*** Block opens ***

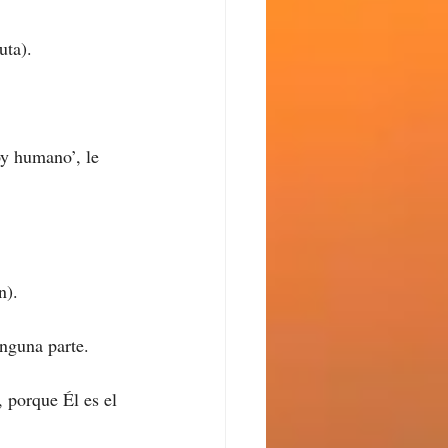
uta).
oy humano’, le 
n).
nguna parte.
 porque Él es el 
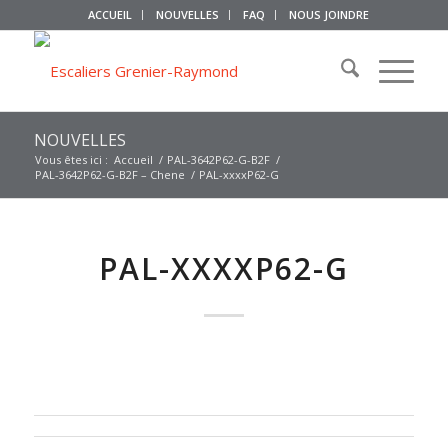
ACCUEIL
NOUVELLES
FAQ
NOUS JOINDRE
NOUVELLES
Vous êtes ici :
Accueil
/
PAL-3642P62-G-B2F
/
PAL-3642P62-G-B2F – Chene
/
PAL-xxxxP62-G
PAL-XXXXP62-G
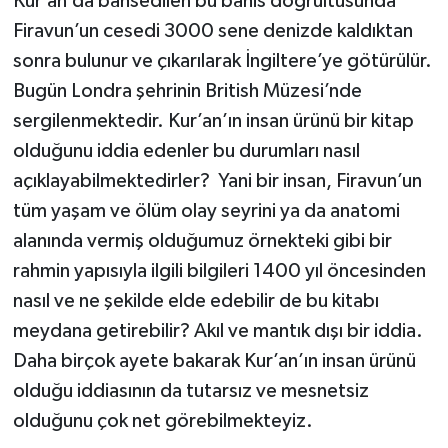
Kur’an’da bahsedilen bu bahis doğrultusunda
Firavun’un cesedi 3000 sene denizde kaldıktan
sonra bulunur ve çıkarılarak İngiltere’ye götürülür.
Bugün Londra şehrinin British Müzesi’nde
sergilenmektedir. Kur’an’ın insan ürünü bir kitap
olduğunu iddia edenler bu durumları nasıl
açıklayabilmektedirler? Yani bir insan, Firavun’un
tüm yaşam ve ölüm olay seyrini ya da anatomi
alanında vermiş olduğumuz örnekteki gibi bir
rahmin yapısıyla ilgili bilgileri 1400 yıl öncesinden
nasıl ve ne şekilde elde edebilir de bu kitabı
meydana getirebilir? Akıl ve mantık dışı bir iddia.
Daha birçok ayete bakarak Kur’an’ın insan ürünü
olduğu iddiasının da tutarsız ve mesnetsiz
olduğunu çok net görebilmekteyiz.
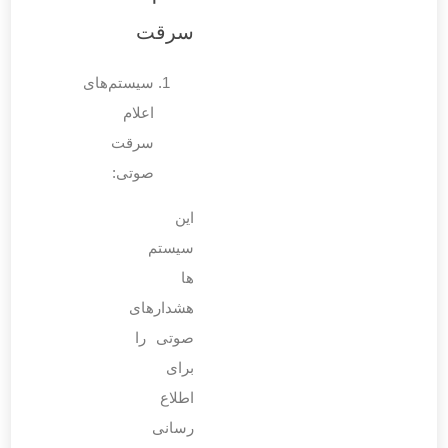
سرقت
سیستم‌های
اعلام
سرقت
صوتی:
این
سیستم‌
ها
هشدارهای
صوتی را
برای
اطلاع
رسانی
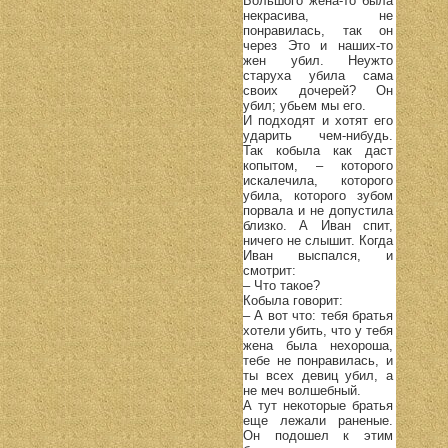
Большого жена-то была
некрасива, не
понравилась, так он
через Это и наших-то
жен убил. Неужто
старуха убила сама
своих дочерей? Он
убил; убьем мы его.
И подходят и хотят его
ударить чем-нибудь.
Так кобыла как даст
копытом, – которого
искалечила, которого
убила, которого зубом
порвала и не допустила
близко. А Иван спит,
ничего не слышит. Когда
Иван выспался, и
смотрит:
– Что такое?
Кобыла говорит:
– А вот что: тебя братья
хотели убить, что у тебя
жена была нехороша,
тебе не понравилась, и
ты всех девиц убил, а
не меч волшебный.
А тут некоторые братья
еще лежали раненые.
Он подошел к этим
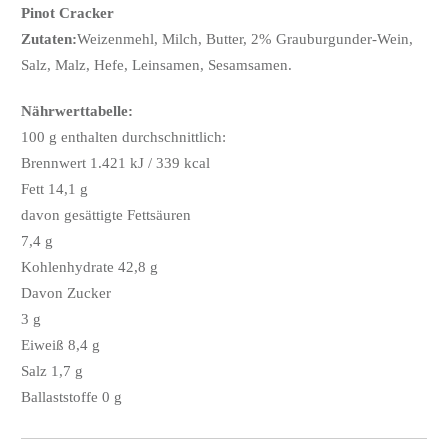
Pinot Cracker
Zutaten:
Weizenmehl, Milch, Butter, 2% Grauburgunder-Wein,
Salz, Malz, Hefe, Leinsamen, Sesamsamen.
Nährwerttabelle:
100 g enthalten durchschnittlich:
Brennwert 1.421 kJ / 339 kcal
Fett 14,1 g
davon gesättigte Fettsäuren
7,4 g
Kohlenhydrate 42,8 g
Davon Zucker
3 g
Eiweiß 8,4 g
Salz 1,7 g
Ballaststoffe 0 g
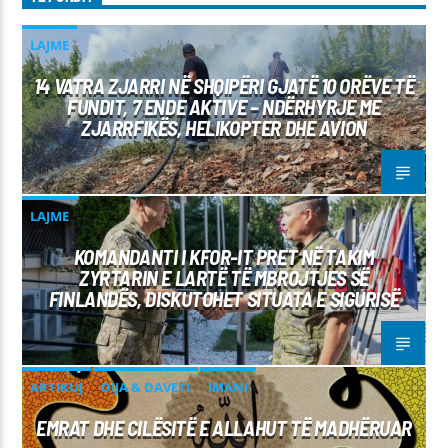
LAJME
14 VATRA ZJARRI NË SHQIPËRI GJATË 10 ORËVE TË
FUNDIT, 7 ENDE AKTIVE – NDËRHYRJE ME
ZJARRFIKËS, HELIKOPTER DHE AVION
LAJME
KOMANDANTI I KFOR-IT PRET NË TAKIM
ZYRTARIN E LARTË TË MBROJTJES SË
FINLANDËS, DISKUTOHET SITUATA E SIGURISË
ARTIKUJ
DIJA & DAVETI
IMANI
EMRAT DHE CILËSITË E ALLAHUT TË MADHËRUAR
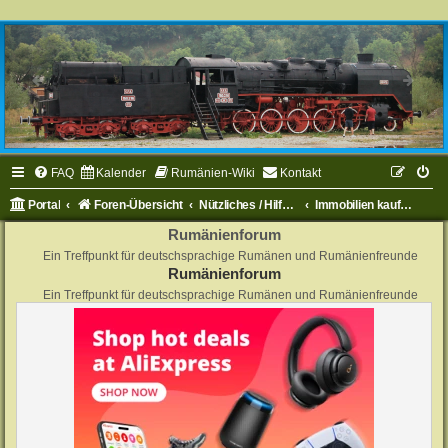
FAQ
Kalender
Rumänien-Wiki
Kontakt
Portal
Foren-Übersicht
Nützliches / Hilfe zu Rumänien
Immobilien kaufen / verkaufen
Rumänienforum
Ein Treffpunkt für deutschsprachige Rumänen und Rumänienfreunde
Rumänienforum
Ein Treffpunkt für deutschsprachige Rumänen und Rumänienfreunde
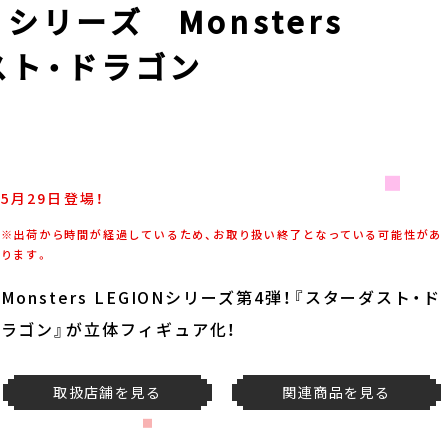
シリーズ Monsters
ダスト・ドラゴン
5月29日登場！
※出荷から時間が経過しているため、お取り扱い終了となっている可能性があ
ります。
Monsters LEGIONシリーズ第4弾！『スターダスト・ド
ラゴン』が立体フィギュア化！
取扱店舗を見る
関連商品を見る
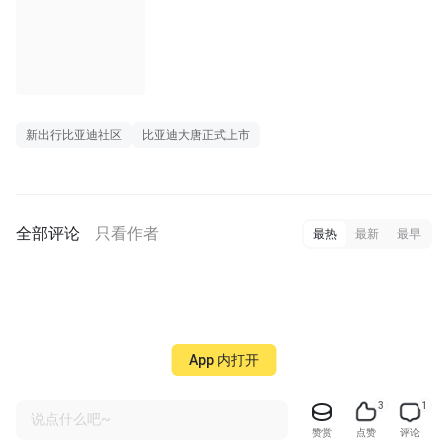
00:20
新出行比亚迪社区
比亚迪大唐正式上市
全部评论
只看作者
最热
最新
最早
App 内打开
3
1
说点什么吧~
赞赏
点赞
评论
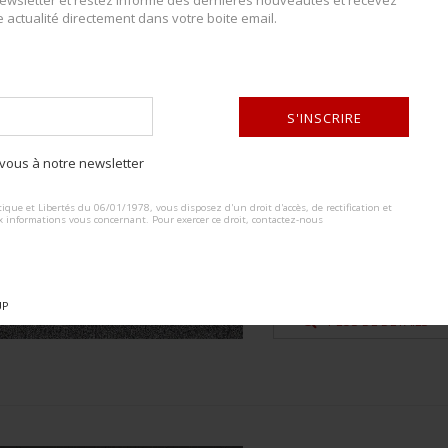
wsletter et restez informé des dernières nouveautés et recevez
e actualité directement dans votre boite email.
Lot n° : 934
BOUCLE DE CEINT
ESTIMATION :
60.00
€
S'INSCRIRE
ous à notre newsletter
DÉTAILS :
ALTERNATIVE:
Boucle de ceinturon Heer en méta
ACCÈS
LIMITÉ
ique et Libertés du 06/01/1978, vous disposez d'un droit d'accès, de rectification et
ardillons complète. Aucun marqua
x informations vous concernant. Pour exercer ce droit, contactez-nous
onnectez-vous
ou
créez un compte
État...
ur visualiser entièrement le catalogue
CONDITION :
II+
UP
PLUS DE DÉTAILS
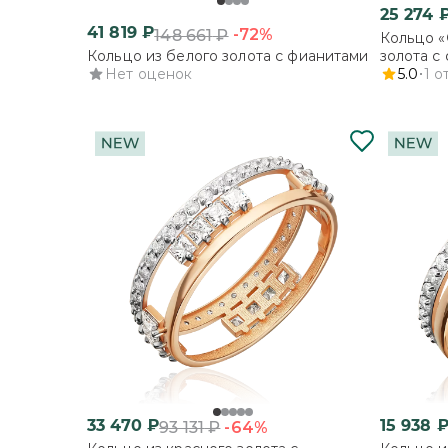
25 274
41 819
₽
-72%
148 661
₽
Кольцо «
Кольцо из белого золота с фианитами
золота с
Нет оценок
5.0
1
о
33 470
₽
15 938
-64%
93 131
₽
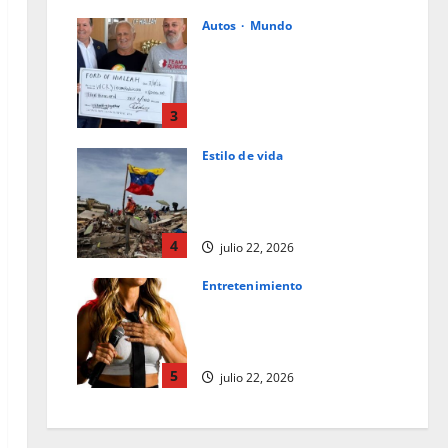
Autos
Mundo
Ford de Hialeah colabora en la
ayuda humanitaria a
Venezuela junto con World
Central Kitchen y Team
3
Rubicon
Estilo de vida
julio 23, 2026
La caligrafía oscura del
destino: una reflexión tras el
terremoto en Venezuela
4
julio 22, 2026
Entretenimiento
Los superpoderes del
comediante: observación y la
empatía
5
julio 22, 2026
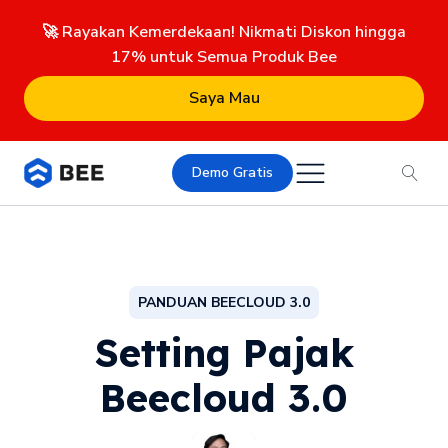
🚀 Rayakan Kemerdekaan! Nikmati Diskon hingga
17% untuk Semua Produk Bee
Saya Mau
Demo Gratis
PANDUAN BEECLOUD 3.0
Setting Pajak
Beecloud 3.0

*** Block closes ***

### WHAT NEEDS TO BE DONE
Copy each line of the records that contains the word "Salz".

### RESULT
Salz, Malz, Hefe, Leinsamen, Sesamsamen.
Salz 1,7 g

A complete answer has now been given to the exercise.